Great to see you back BelarusBulldog! You've been gone a while. Hope all is well. Great start at the garden. Wish I had soil that I could screen, looks like you had it set up real nice. I'd almost say you got a little miner flowing in your veins! Great screening set up.
I missed the second page of the thread!?!?
That's a great looking green house as well. You sure got some stuff growing well in there. Good on you!!


----------



## tcreeley (Jan 2, 2012)

-need to read to the end!


----------



## Dad2FourWI (Mar 25, 2015)

WOW! Looking great!!!

My wife saw your pics and now is starting to plan out my schedule..... NOT a good sign!!!!

My mouth is watering... and here I sit, looking out my window at freezing rain/sleet....

.... why do I live in WI ??????? ....

Keep up the great work and send some warm up here!!!

-Dad2FourWI


----------



## jhngardner367 (Apr 5, 2011)

It looks great,BB!
Was that you,and your wife,in the one picture??
My wife wants a garden,also,but I just don't have the time,or equipment to put one in,yet.


----------



## Grizzly (Jan 26, 2015)

How thick is the plastic you used on the outside?


----------



## ben70b (Aug 29, 2012)

Hey you could use a couple hogs to compliment your garden. Free fertilizer and they will also eat any garden waste. If you got em now you could have em fat in time to dig potatoes! There ain't nothing better than home grown pork chops and fried potatoes!


----------



## BelarusBulldog (Feb 19, 2011)

Grizzly said:


> How thick is the plastic you used on the outside?


It is 4 mils and designed for a greenhouse, sold at most farm stores.


----------



## BelarusBulldog (Feb 19, 2011)

jhngardner367 said:


> It looks great,BB!
> Was that you,and your wife,in the one picture??
> My wife wants a garden,also,but I just don't have the time,or equipment to put one in,yet.


Yes, that is us.


----------



## BelarusBulldog (Feb 19, 2011)

pogobill said:


> Great to see you back BelarusBulldog! You've been gone a while. Hope all is well. Great start at the garden. Wish I had soil that I could screen, looks like you had it set up real nice. I'd almost say you got a little miner flowing in your veins! Great screening set up.
> I missed the second page of the thread!?!?
> That's a great looking green house as well. You sure got some stuff growing well in there. Good on you!!

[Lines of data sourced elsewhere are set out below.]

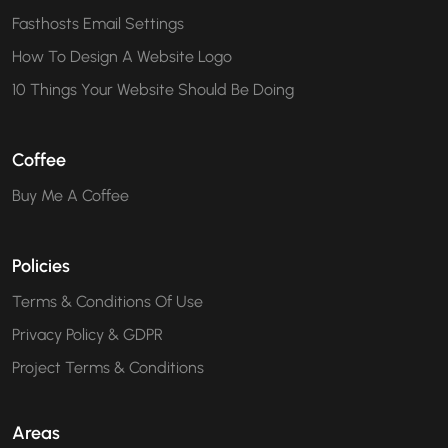
Fasthosts Email Settings
How To Design A Website Logo
10 Things Your Website Should Be Doing
Coffee
Buy Me A Coffee
Policies
Terms & Conditions Of Use
Privacy Policy & GDPR
Project Terms & Conditions
Areas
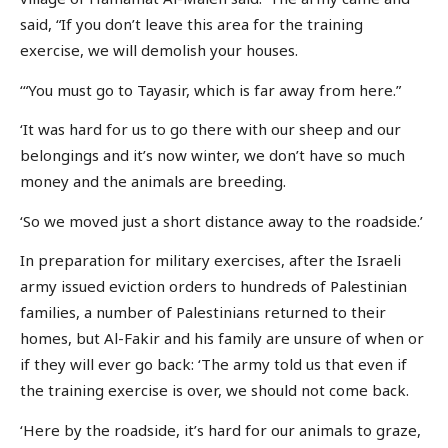
said, “If you don’t leave this area for the training
exercise, we will demolish your houses.
‘“You must go to Tayasir, which is far away from here.”
‘It was hard for us to go there with our sheep and our
belongings and it’s now winter, we don’t have so much
money and the animals are breeding.
‘So we moved just a short distance away to the roadside.’
In preparation for military exercises, after the Israeli
army issued eviction orders to hundreds of Palestinian
families, a number of Palestinians returned to their
homes, but Al-Fakir and his family are unsure of when or
if they will ever go back: ‘The army told us that even if
the training exercise is over, we should not come back.
‘Here by the roadside, it’s hard for our animals to graze,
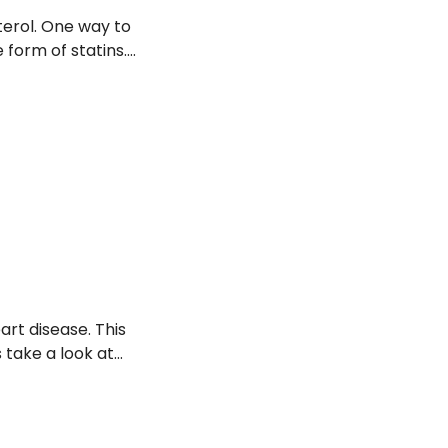
terol. One way to
 form of statins.
potential side
art disease. This
s take a look at
ealth, and foods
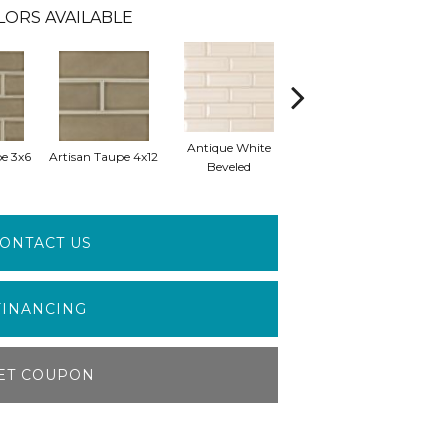
LORS AVAILABLE
Antique White
Antique White
e 3x6
Artisan Taupe 4x12
Antiq
Beveled
Arabesque
ONTACT US
FINANCING
ET COUPON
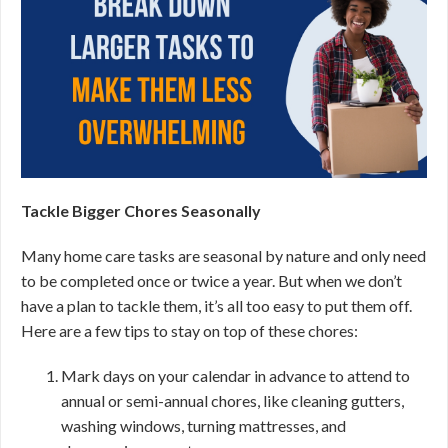
Tackle Bigger Chores Seasonally
Many home care tasks are seasonal by nature and only need
to be completed once or twice a year. But when we don’t
have a plan to tackle them, it’s all too easy to put them off.
Here are a few tips to stay on top of these chores:
Mark days on your calendar in advance to attend to
annual or semi-annual chores, like cleaning gutters,
washing windows, turning mattresses, and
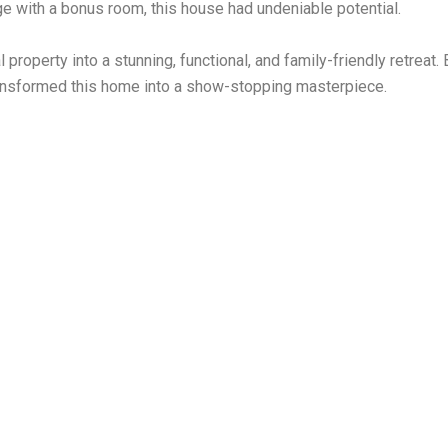
e with a bonus room, this house had undeniable potential.
roperty into a stunning, functional, and family-friendly retreat. 
transformed this home into a show-stopping masterpiece.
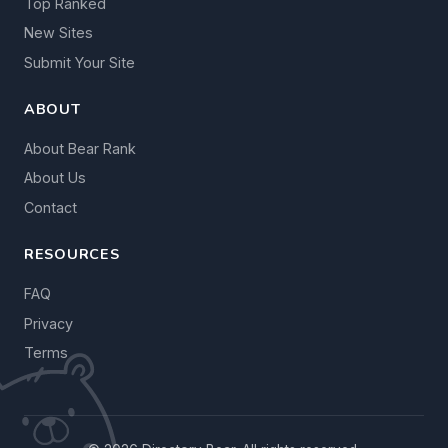
Top Ranked
New Sites
Submit Your Site
ABOUT
About Bear Rank
About Us
Contact
RESOURCES
FAQ
Privacy
Terms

Thanks Bill. Good to have the time to come back, hope it lasts for awhile.


----------



## BelarusBulldog (Feb 19, 2011)

Dad2FourWI said:


> WOW! Looking great!!!
> 
> My wife saw your pics and now is starting to plan out my schedule..... NOT a good sign!!!!
> 
> ...


I live near St. Johns and we also still have snow!  But melting fast.


----------



## BelarusBulldog (Feb 19, 2011)

ben70b said:


> Hey you could use a couple hogs to compliment your garden. Free fertilizer and they will also eat any garden waste. If you got em now you could have em fat in time to dig potatoes! There ain't nothing better than home grown pork chops and fried potatoes!


To tell you the truth we grew everything organic, but that is something to keep in mind. Bye


----------



## jhngardner367 (Apr 5, 2011)

As you can see,BB, I moved to Arkansas. 
the temp,right now is 82* f,and sunny.
I,ve been cutting the lawn,and putting in a flower garden for the wife.
I'd rather have a veggie garden,'cause you can't eat flowers !:lmao::lmao:


----------



## Dad2FourWI (Mar 25, 2015)

Looking good!!!! 

Hey.... we grew our hogs organic too!!

Talk about "ranch raised" - the meat was soooo lean, when cooking with it, one had to be careful to add oil and water to keep it moist!.... but YUM!!!!!

We raised our sheep that way too.

The pigs were very friendly and kept their house immaculate! - they went outside to do their "business".... the sheep.... cute, but MESSY little buggars!

One good idea with pigs, keep their area to the East (assuming that the prevailing winds are from the West). Not really a problem until those HOT days in last August. :lmao:

Your green house and garden are AWESOME!!! We love our veggies!!!!

-Dad2FourWI


----------



## chogg (Jan 9, 2012)

Must have been quite challenging to stand up all those trusses!


----------



## jhngardner367 (Apr 5, 2011)

"Red/Greenhouse",......now all you need is Harold ,and Possum lake!:lmao::lmao:


----------